**Entries shown:**
****************

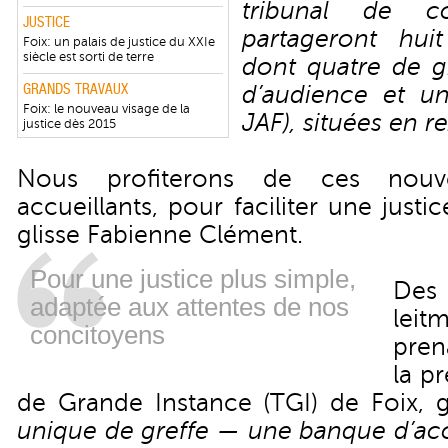
tribunal de 
JUSTICE
partageront huit
Foix: un palais de justice du XXIe
siècle est sorti de terre
dont quatre de gr
GRANDS TRAVAUX
d’audience et u
Foix: le nouveau visage de la
JAF), situées en 
justice dès 2015
Nous profiterons de ces nouv
accueillants, pour faciliter une just
glisse Fabienne Clément.
Pour une justice plus simple,
Des 
adaptée aux attentes de nos
leit
concitoyens
pren
la p
de Grande Instance (TGI) de Foix, gl
unique de greffe — une banque d’ac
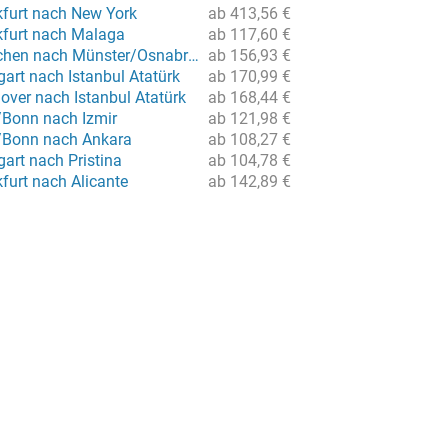
kfurt nach New York
ab 413,56 €
kfurt nach Malaga
ab 117,60 €
Flug von München nach Münster/Osnabrück
ab 156,93 €
gart nach Istanbul Atatürk
ab 170,99 €
over nach Istanbul Atatürk
ab 168,44 €
/Bonn nach Izmir
ab 121,98 €
/Bonn nach Ankara
ab 108,27 €
gart nach Pristina
ab 104,78 €
furt nach Alicante
ab 142,89 €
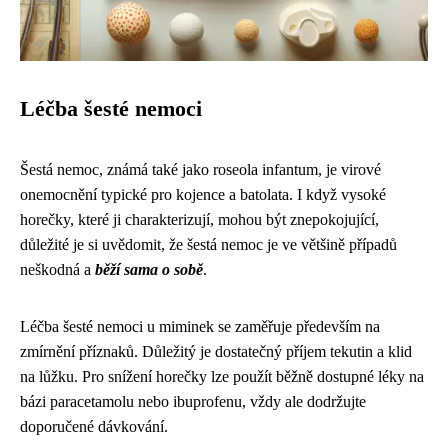
Léčba šesté nemoci
Šestá nemoc, známá také jako roseola infantum, je virové
onemocnění typické pro kojence a batolata. I když vysoké
horečky, které ji charakterizují, mohou být znepokojující,
důležité je si uvědomit, že šestá nemoc je ve většině případů
neškodná a
běží sama o sobě
.
Léčba šesté nemoci u miminek se zaměřuje především na
zmírnění příznaků. Důležitý je dostatečný příjem tekutin a klid
na lůžku. Pro snížení horečky lze použít běžně dostupné léky na
bázi paracetamolu nebo ibuprofenu, vždy ale dodržujte
doporučené dávkování.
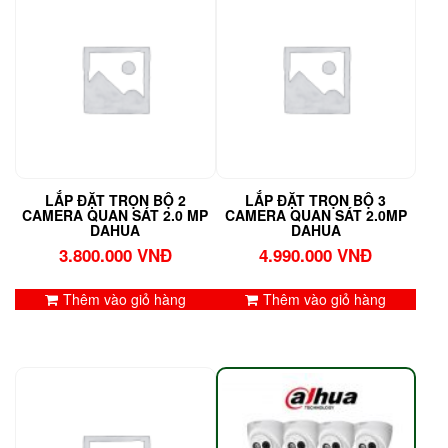
LẮP ĐẶT TRỌN BỘ 2
LẮP ĐẶT TRỌN BỘ 3
CAMERA QUAN SÁT 2.0 MP
CAMERA QUAN SÁT 2.0MP
DAHUA
DAHUA
3.800.000
VNĐ
4.990.000
VNĐ
Thêm vào giỏ hàng
Thêm vào giỏ hàng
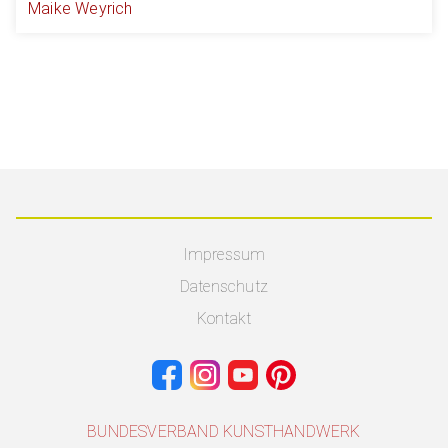
Maike Weyrich
Impressum
Datenschutz
Kontakt
BUNDESVERBAND KUNSTHANDWERK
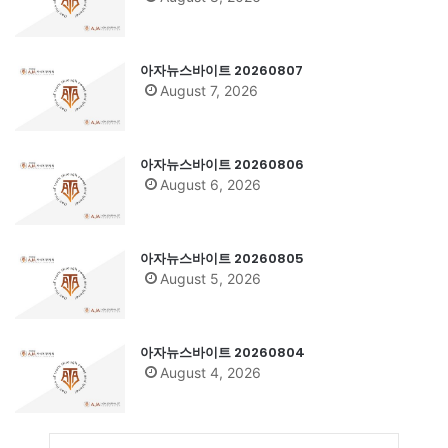
아자뉴스바이트 20260807
August 7, 2026
아자뉴스바이트 20260806
August 6, 2026
아자뉴스바이트 20260805
August 5, 2026
아자뉴스바이트 20260804
August 4, 2026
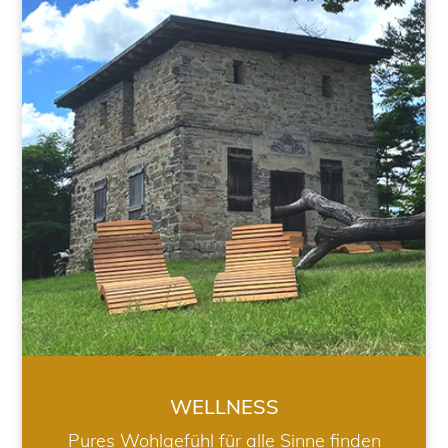
WELLNESS
WELLNESS
Pures Wohlgefühl für alle Sinne finden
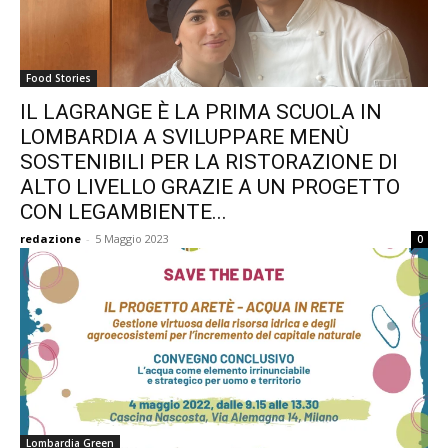
Food Stories
IL LAGRANGE È LA PRIMA SCUOLA IN
LOMBARDIA A SVILUPPARE MENÙ
SOSTENIBILI PER LA RISTORAZIONE DI
ALTO LIVELLO GRAZIE A UN PROGETTO
CON LEGAMBIENTE...
redazione
-
5 Maggio 2023
0
Lombardia Green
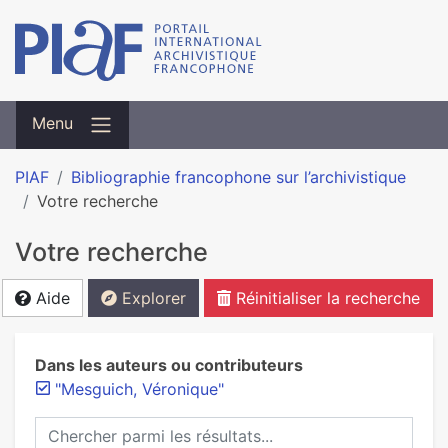
Menu
PIAF
Bibliographie francophone sur l’archivistique
Votre recherche
Votre recherche
Aide
Explorer
Réinitialiser la recherche
Dans les auteurs ou contributeurs
"Mesguich, Véronique"
Chercher parmi les résultats...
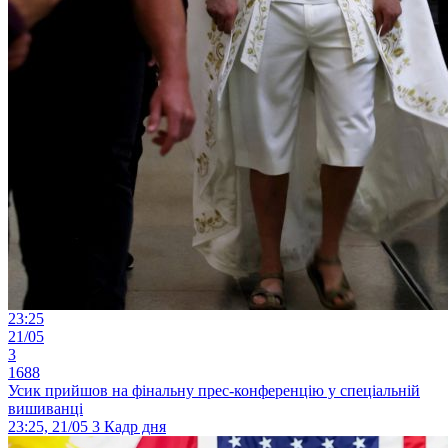
23:25
21/05
3
1688
Усик прийшов на фінальну прес-конференцію у спеціальній
вишиванці
23:25, 21/05
3
Кадр дня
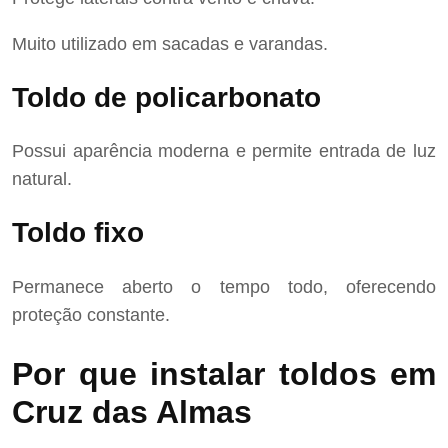
Muito utilizado em sacadas e varandas.
Toldo de policarbonato
Possui aparência moderna e permite entrada de luz
natural.
Toldo fixo
Permanece aberto o tempo todo, oferecendo
proteção constante.
Por que instalar toldos em
Cruz das Almas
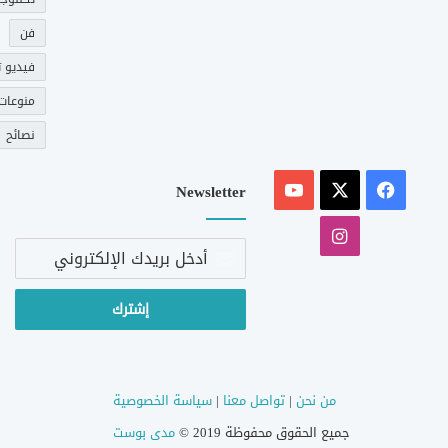
فن
فيديو ت
منوعات
نصائح
‫X
فيسبوك
‫YouTube
Newsletter
انستقرام
أدخل
بريدك
الإلكتروني
من نحن
|
تواصل معنا
|
سياسة الخصوصية
جميع الحقوق محفوظة 2019 ©
مدى بوست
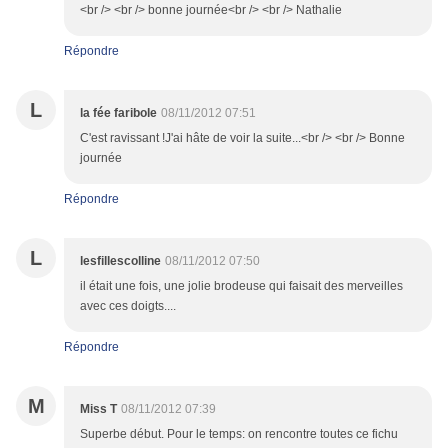
<br /> <br /> bonne journée<br /> <br /> Nathalie
Répondre
L
la fée faribole
08/11/2012 07:51
C'est ravissant !J'ai hâte de voir la suite...<br /> <br /> Bonne
journée
Répondre
L
lesfillescolline
08/11/2012 07:50
il était une fois, une jolie brodeuse qui faisait des merveilles
avec ces doigts....
Répondre
M
Miss T
08/11/2012 07:39
Superbe début. Pour le temps: on rencontre toutes ce fichu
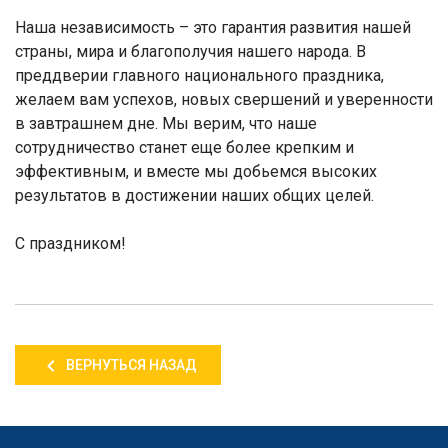
Наша независимость – это гарантия развития нашей
страны, мира и благополучия нашего народа. В
преддверии главного национального праздника,
желаем вам успехов, новых свершений и уверенности
в завтрашнем дне. Мы верим, что наше
сотрудничество станет еще более крепким и
эффективным, и вместе мы добьемся высоких
результатов в достижении наших общих целей.
С праздником
!
ВЕРНУТЬСЯ НАЗАД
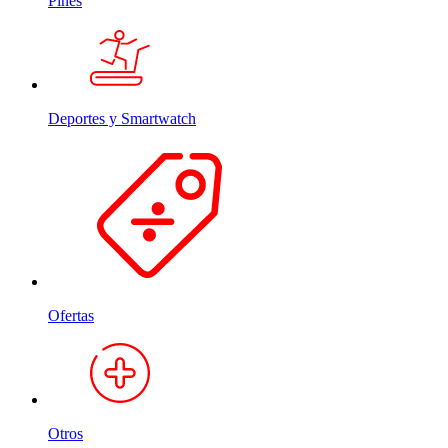
Pines
Deportes y Smartwatch
Ofertas
Otros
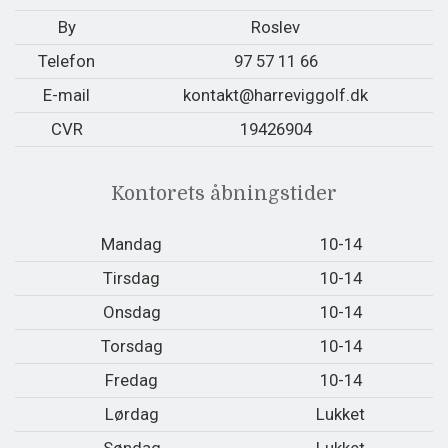
By
Roslev
Telefon
97 57 11 66
E-mail
kontakt@harreviggolf.dk
CVR
19426904
Kontorets åbningstider
Mandag
10-14
Tirsdag
10-14
Onsdag
10-14
Torsdag
10-14
Fredag
10-14
Lørdag
Lukket
Søndag
Lukket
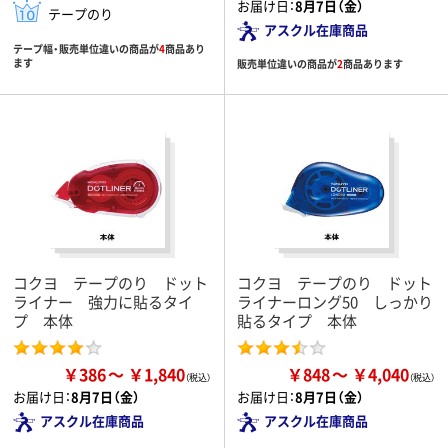
お届け日：
8月7日（金）
テープのり
アスクル在庫商品
テープ幅・販売単位違いの商品が
4
商品あり
ます
販売単位違いの商品が
2
商品あります
コクヨ テープのり ドット
コクヨ テープのり ドット
ライナー 強力に貼るタイ
ライナーロング50 しっかり
プ 本体
貼るタイプ 本体
￥386
￥1,840
￥848
￥4,040
お届け日：
8月7日（金）
お届け日：
8月7日（金）
アスクル在庫商品
アスクル在庫商品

****************

**Exercise description:**
In your output, repeat the listing above exactly and include none of the pictures.

**The answer:**
tribunal de 
JUSTICE
partageront huit
Foix: un palais de justice du XXIe
siècle est sorti de terre
dont quatre de gr
GRANDS TRAVAUX
d’audience et u
Foix: le nouveau visage de la
JAF), situées en 
justice dès 2015
Nous profiterons de ces nouv
accueillants, pour faciliter une just
glisse Fabienne Clément.
Pour une justice plus simple,
Des 
adaptée aux attentes de nos
leit
concitoyens
pren
la p
de Grande Instance (TGI) de Foix, gl
unique de greffe — une banque d’ac
kfurt nach New York
ab 413,56 €
kfurt nach Malaga
ab 117,60 €
Flug von München nach Münster/Osnabrück
ab 156,93 €
gart nach Istanbul Atatürk
ab 170,99 €
over nach Istanbul Atatürk
ab 168,44 €
/Bonn nach Izmir
ab 121,98 €
/Bonn nach Ankara
ab 108,27 €
gart nach Pristina
ab 104,78 €
furt nach Alicante
ab 142,89 €
Léčba šesté nemoci
Šestá nemoc, známá také jako roseola infantum, je virové
onemocnění typické pro kojence a batolata. I když vysoké
horečky, které ji charakterizují, mohou být znepokojující,
důležité je si uvědomit, že šestá nemoc je ve většině případů
neškodná a
běží sama o sobě
.
Léčba šesté nemoci u miminek se zaměřuje především na
zmírnění příznaků. Důležitý je dostatečný příjem tekutin a klid
na lůžku. Pro snížení horečky lze použít běžně dostupné léky na
bázi paracetamolu nebo ibuprofenu, vždy ale dodržujte
doporučené dávkování.
LẮP ĐẶT TRỌN BỘ 2
LẮP ĐẶT TRỌN BỘ 3
CAMERA QUAN SÁT 2.0 MP
CAMERA QUAN SÁT 2.0MP
DAHUA
DAHUA
3.800.000
VNĐ
4.990.000
VNĐ
Thêm vào giỏ hàng
Thêm vào giỏ hàng
Maike Weyrich
Impressum
Datenschutz
Kontakt
BUNDESVERBAND KUNSTHANDWERK
아자뉴스바이트 20260807
August 7, 2026
아자뉴스바이트 20260806
August 6, 2026
아자뉴스바이트 20260805
August 5, 2026
아자뉴스바이트 20260804
August 4, 2026
WELLNESS
WELLNESS
Pures Wohlgefühl für alle Sinne finden
Food Stories
IL LAGRANGE È LA PRIMA SCUOLA IN
LOMBARDIA A SVILUPPARE MENÙ
SOSTENIBILI PER LA RISTORAZIONE DI
ALTO LIVELLO GRAZIE A UN PROGETTO
CON LEGAMBIENTE...
redazione
-
5 Maggio 2023
0
Lombardia Green
Menu
PIAF
Bibliographie francophone sur l’archivistique
Votre recherche
Votre recherche
Aide
Explorer
Réinitialiser la recherche
Dans les auteurs ou contributeurs
"Mesguich, Véronique"
Chercher parmi les résultats...
23:25
21/05
3
1688
Усик прийшов на фінальну прес-конференцію у спеціальній
вишиванці
23:25, 21/05
3
Кадр дня
Muito utilizado em sacadas e varandas.
Toldo de policarbonato
Possui aparência moderna e permite entrada de luz
natural.
Toldo fixo
Permanece aberto o tempo todo, oferecendo
proteção constante.
Por que instalar toldos em
Cruz das Almas
فن
فيديو ت
منوعات
نصائح
‫X
فيسبوك
‫YouTube
Newsletter
انستقرام
أدخل
بريدك
الإلكتروني
من نحن
|
تواصل معنا
|
سياسة الخصوصية
جميع الحقوق محفوظة 2019 ©
مدى بوست
<br /> <br /> bonne journée<br /> <br /> Nathalie
Répondre
L
la fée faribole
08/11/2012 07:51
C'est ravissant !J'ai hâte de voir la suite...<br /> <br /> Bonne
journée
Répondre
L
lesfillescolline
08/11/2012 07:50
il était une fois, une jolie brodeuse qui faisait des merveilles
avec ces doigts....
Répondre
M
Miss T
08/11/2012 07:39
Superbe début. Pour le temps: on rencontre toutes ce fichu
Наша независимость – это гарантия развития нашей
страны, мира и благополучия нашего народа. В
преддверии главного национального праздника,
желаем вам успехов, новых свершений и уверенности
в завтрашнем дне. Мы верим, что наше
сотрудничество станет еще более крепким и
эффективным, и вместе мы добьемся высоких
результатов в достижении наших общих целей.
С праздником
!
ВЕРНУТЬСЯ НАЗАД
Pines
Deportes y Smartwatch
Ofertas
Otros
By
Roslev
Telefon
97 57 11 66
E-mail
kontakt@harreviggolf.dk
CVR
19426904
Kontorets åbningstider
Mandag
10-14
Tirsdag
10-14
Onsdag
10-14
Torsdag
10-14
Fredag
10-14
Lørdag
Lukket
Søndag
Lukket
お届け日：
8月7日（金）
テープのり
アスクル在庫商品
テープ幅・販売単位違いの商品が
4
商品あり
ます
販売単位違いの商品が
2
商品あります
コクヨ テープのり ドット
コクヨ テープのり ドット
ライナー 強力に貼るタイ
ライナーロング50 しっかり
プ 本体
貼るタイプ 本体
￥386
￥1,840
￥848
￥4,040
お届け日：
8月7日（金）
お届け日：
8月7日（金）
アスクル在庫商品
アスクル在庫商品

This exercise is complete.